题干:
Vasiliy is fond of solving different tasks. Today he found one he wasn't able to solve himself, so he asks you to help.
Vasiliy is given n strings consisting of lowercase English letters. He wants them to be sorted in lexicographical order (as in the dictionary), but he is not allowed to swap any of them. The only operation he is allowed to do is to reverse any of them (first character becomes last, second becomes one before last and so on).
To reverse the i-th string Vasiliy has to spent ci units of energy. He is interested in the minimum amount of energy he has to spent in order to have strings sorted in lexicographical order.
String A is lexicographically smaller than string B if it is shorter than B (|A| < |B|) and is its prefix, or if none of them is a prefix of the other and at the first position where they differ character in A is smaller than the character in B.
For the purpose of this problem, two equal strings nearby do not break the condition of sequence being sorted lexicographically.
Input
The first line of the input contains a single integer n (2 ≤ n ≤ 100 000) — the number of strings.
The second line contains n integers ci (0 ≤ ci ≤ 109), the i-th of them is equal to the amount of energy Vasiliy has to spent in order to reverse the i-th string.
Then follow n lines, each containing a string consisting of lowercase English letters. The total length of these strings doesn't exceed 100 000.
Output
If it is impossible to reverse some of the strings such that they will be located in lexicographical order, print - 1. Otherwise, print the minimum total amount of energy Vasiliy has to spent.
Examples
Input
2
1 2
ba
ac
Output
1
Input
3
1 3 1
aa
ba
ac
Output
1
Input
2
5 5
bbb
aaa
Output
-1
Input
2
3 3
aaa
aa
Output
-1
Note
In the second sample one has to reverse string 2 or string 3. To amount of energy required to reverse the string 3 is smaller.

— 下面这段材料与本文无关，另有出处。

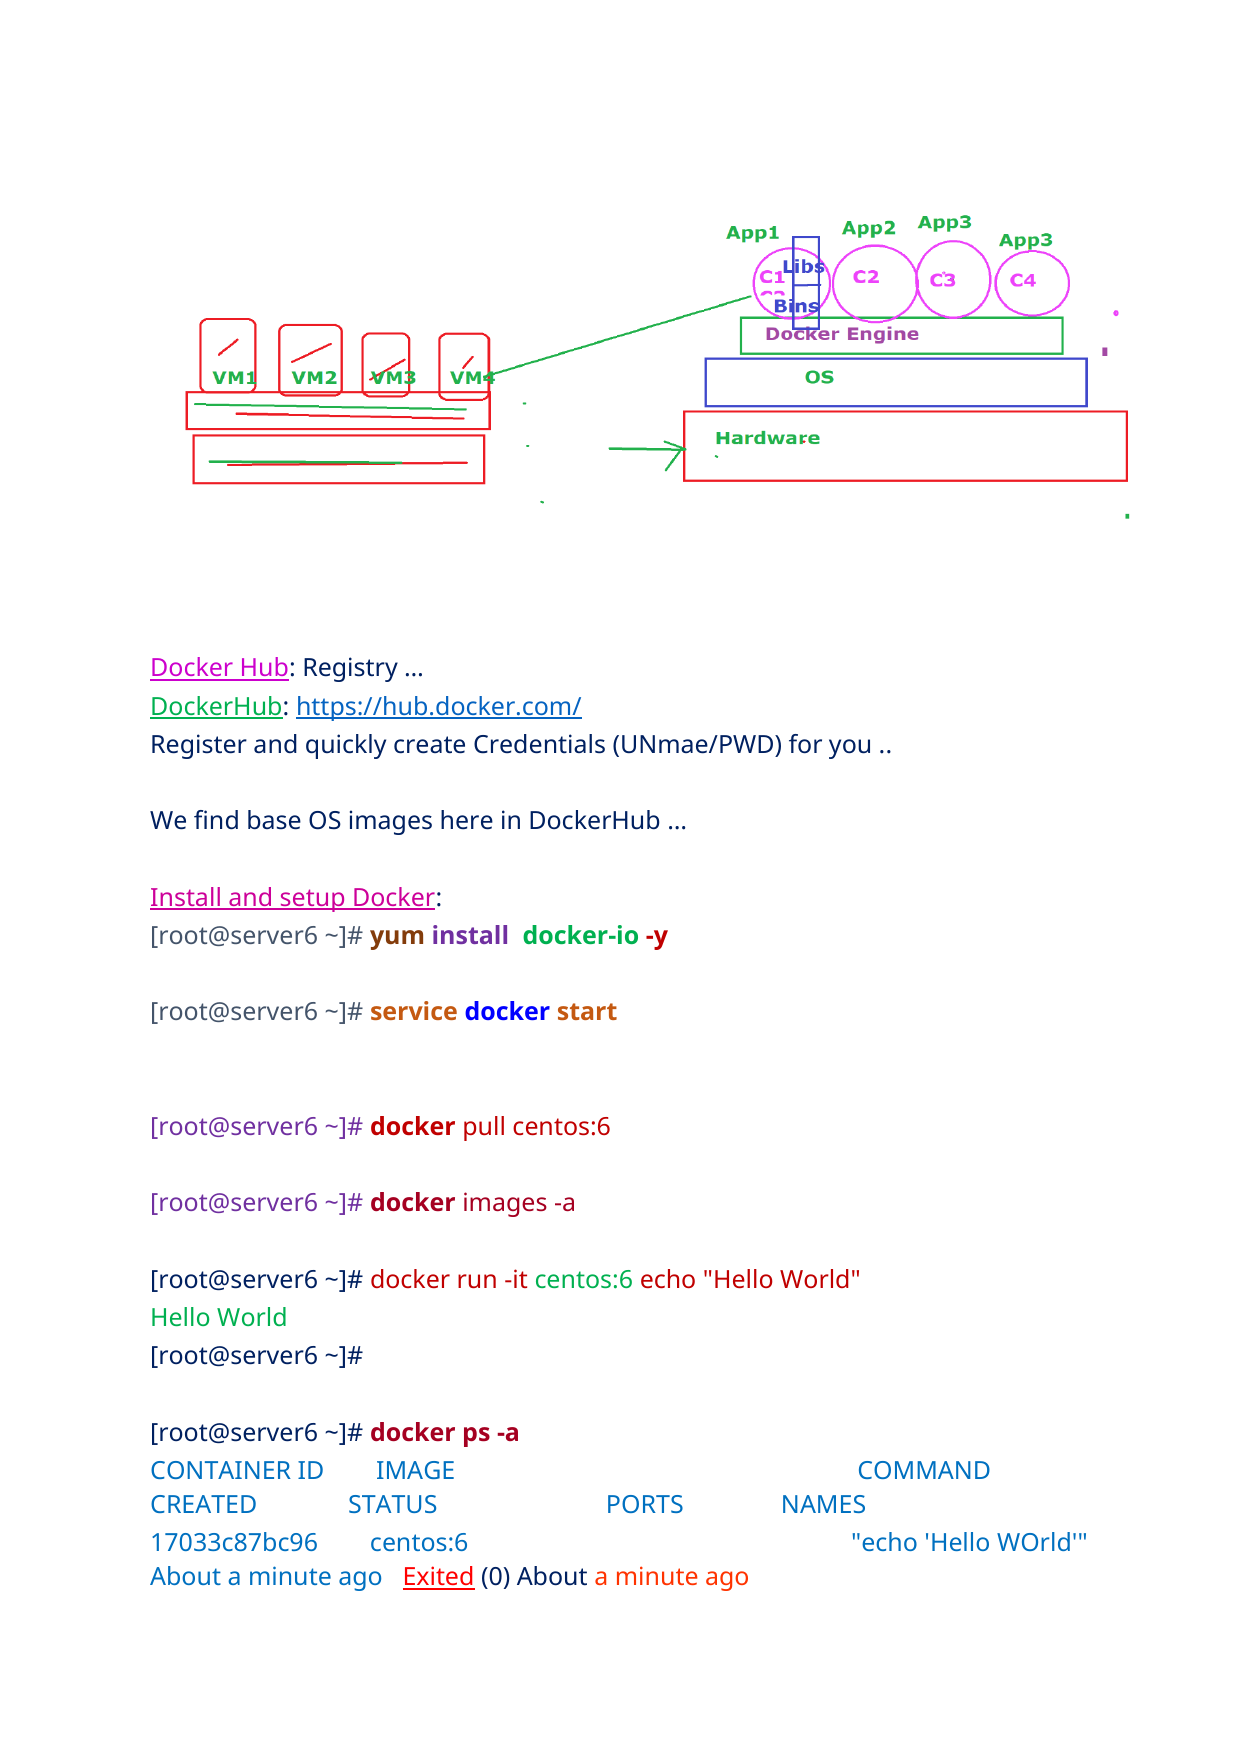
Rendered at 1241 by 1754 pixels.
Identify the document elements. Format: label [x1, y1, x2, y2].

picture [150, 150, 1181, 570]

In the third sample, both strings do not change after reverse and they go in the wrong order, so the answer is - 1.
In the fourth sample, both strings consists of characters 'a' only, but in the sorted order string "aa" should go before string "aaa", thus the answer is - 1.
题目大意:
题意1:给出n个字符串(n<1e5,且字符串总长度<1e5),可以颠倒任意一个字符串但是不能交换字符串的顺序,颠倒每个字符串都有其对应的花费ci。现需要经过一系列操作满足字符串按照字典序排列,如果能的话输出最小花费,不能输出-1。
题意2:现在有 n 个由小写字母组成的字符串。他想要让这些字符串按字典序排列,但是他不能交换任意两个字符串。他唯一能做的事是翻转字符串。翻转第 i 个字符串需要花费 ci 的能量。他想知道将所有字符串排序最少要多少能量。两个相邻的字符串可以相等,不一定要严格递增。如果不可能有序,输出 - 1。否则输出最小所需的能量。
解题报告:
其实在封装好的string类中,是重载了>=等一系列运算符的,,而且这题不知道每个字符的长度,显然是需要用string的。不难发现,如果两个字符串s,ss满足字典序,s >= ss 就可以了。又因为这题不能交换字符串不难想到可以dp求解、、然后乱搞一下就好了。。
AC代码:
#include<cstdio>
#include<iostream>
#include<algorithm>
#include<queue>
#include<map>
#include<vector>
#include<set>
#include<string>
#include<cmath>
#include<cstring>
#define ll long long
#define pb push_back
#define pm make_pair
#define fi first
#define se second
using namespace std;
const int MAX = 200000 + 5;
const ll INF=0x3f3f3f3f3f3f3f3f;
ll c[MAX];
string a[MAX],b[MAX];
ll dp[MAX][2];
int main()
{
int n,flag = 1;
cin>>n;
for(int i = 1; i<=n; i++) scanf("%lld",c+i);
for(int i = 1; i<=n; i++) {
cin>>a[i];
b[i] = a[i];
reverse(b[i].begin(),b[i].end());
}
memset(dp,0x3f3f,sizeof dp);
dp[1][0]=0;
dp[1][1]=c[1];
for(int i = 2; i<=n; i++) {
if(a[i]>=a[i-1]) dp[i][0]=dp[i-1][0];
if(b[i]>=a[i-1]) dp[i][1]=dp[i-1][0]+c[i];
if(a[i]>=b[i-1]) dp[i][0]=min(dp[i][0],dp[i-1][1]);
if(b[i]>=b[i-1]) dp[i][1]=min(dp[i][1],dp[i-1][1]+c[i]);
if(dp[i][1]==INF && dp[i][0]==INF) {
flag=0;break;
}
}
if(flag) printf("%lld\n",min(dp[n][0],dp[n][1]));
else printf("-1\n");
return 0;
}总结: 然后这题,初始化的时候用INF啊,别用-1标记非法状态,,不然还得分一堆情况,因为你有取min的操作啊!!